Give the lines of the data below as a JSON list of strings, one string per line, from the line containing "Home画面に移って「" up to and including the line containing "日時の設定が済んだら、ゲームの画面に再度戻ることを忘れ". Leave out blank lines.
-------- Records supplied
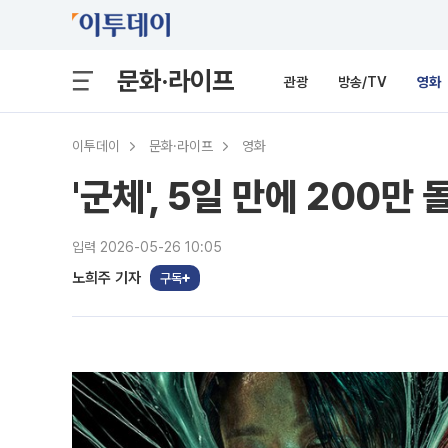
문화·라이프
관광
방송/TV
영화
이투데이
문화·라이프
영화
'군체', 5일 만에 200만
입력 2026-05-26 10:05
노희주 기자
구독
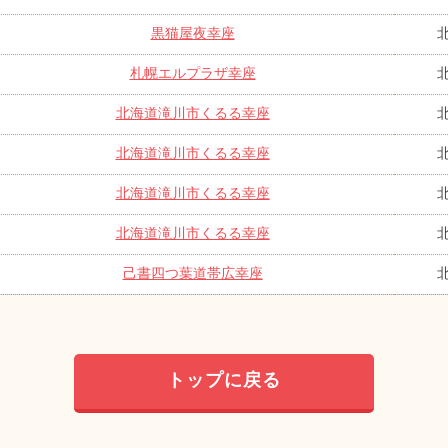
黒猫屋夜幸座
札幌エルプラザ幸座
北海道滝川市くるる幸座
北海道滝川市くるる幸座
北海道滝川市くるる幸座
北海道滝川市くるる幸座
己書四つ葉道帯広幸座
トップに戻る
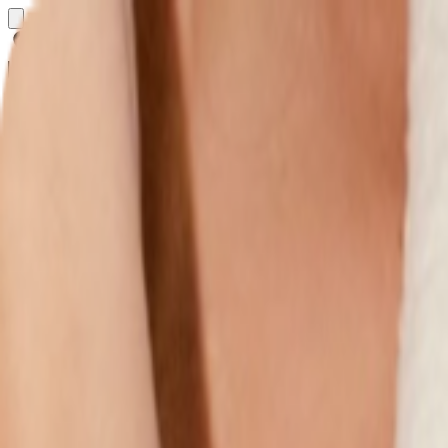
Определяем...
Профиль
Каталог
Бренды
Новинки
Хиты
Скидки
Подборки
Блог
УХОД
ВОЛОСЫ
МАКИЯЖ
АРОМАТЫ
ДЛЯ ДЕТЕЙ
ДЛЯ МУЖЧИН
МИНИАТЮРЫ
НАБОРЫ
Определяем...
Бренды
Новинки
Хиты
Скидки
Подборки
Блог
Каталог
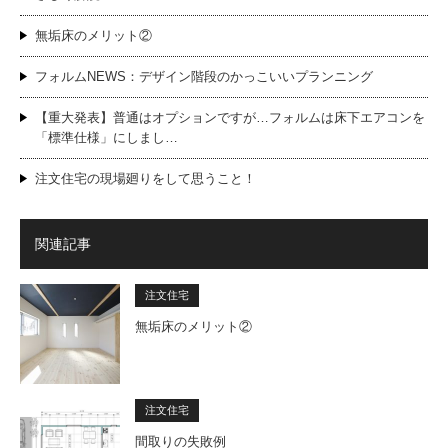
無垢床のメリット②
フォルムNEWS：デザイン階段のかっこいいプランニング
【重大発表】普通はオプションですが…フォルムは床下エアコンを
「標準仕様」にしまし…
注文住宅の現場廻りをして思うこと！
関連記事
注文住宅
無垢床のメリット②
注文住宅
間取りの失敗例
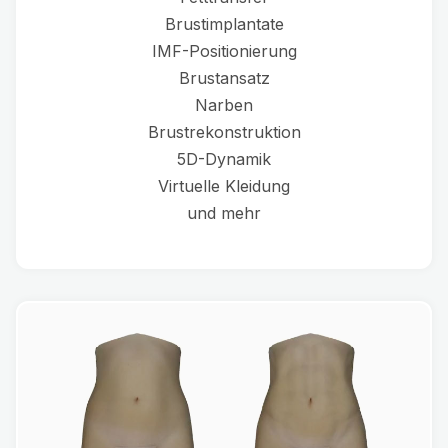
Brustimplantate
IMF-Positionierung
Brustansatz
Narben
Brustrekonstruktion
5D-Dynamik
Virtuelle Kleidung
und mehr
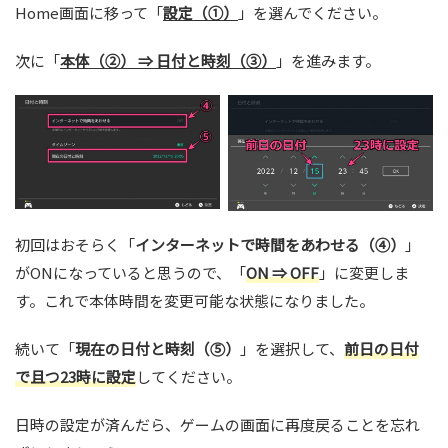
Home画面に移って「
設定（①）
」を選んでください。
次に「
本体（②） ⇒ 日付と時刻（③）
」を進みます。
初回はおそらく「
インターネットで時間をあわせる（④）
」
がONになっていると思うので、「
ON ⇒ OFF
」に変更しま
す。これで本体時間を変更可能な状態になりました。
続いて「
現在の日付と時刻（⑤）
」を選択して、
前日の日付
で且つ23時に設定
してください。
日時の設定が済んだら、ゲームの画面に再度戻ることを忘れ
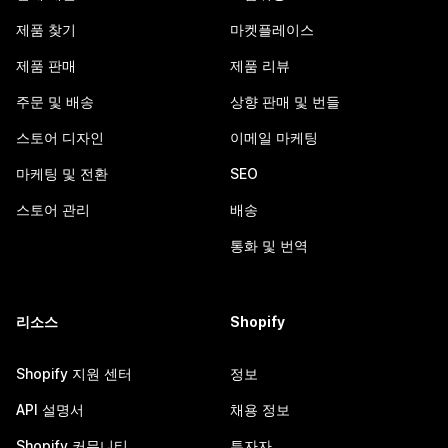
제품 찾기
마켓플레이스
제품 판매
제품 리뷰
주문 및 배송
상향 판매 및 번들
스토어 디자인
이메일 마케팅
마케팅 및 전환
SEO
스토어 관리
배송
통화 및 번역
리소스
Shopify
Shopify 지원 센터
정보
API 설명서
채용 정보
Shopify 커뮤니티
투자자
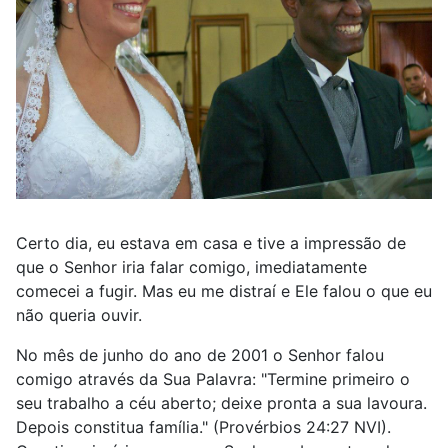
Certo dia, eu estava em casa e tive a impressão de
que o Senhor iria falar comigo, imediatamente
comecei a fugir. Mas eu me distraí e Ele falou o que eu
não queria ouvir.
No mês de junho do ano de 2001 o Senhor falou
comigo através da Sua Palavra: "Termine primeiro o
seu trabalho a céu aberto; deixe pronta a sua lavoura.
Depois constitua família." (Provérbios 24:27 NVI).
----------------
— Answer space —
[
  "Home画面に移って「",
  "設定（①）",
  "」を選んでください。",
  "次に「",
  "本体（②） ⇒ 日付と時刻（③）",
  "」を進みます。",
  "初回はおそらく「",
  "インターネットで時間をあわせる（④）",
  "」",
  "がONになっていると思うので、「",
  "ON ⇒ OFF",
  "」に変更しま",
  "す。これで本体時間を変更可能な状態になりました。",
  "続いて「",
  "現在の日付と時刻（⑤）",
  "」を選択して、",
  "前日の日付",
  "で且つ23時に設定",
  "してください。",
  "日時の設定が済んだら、ゲームの画面に再度戻ることを忘れ"
]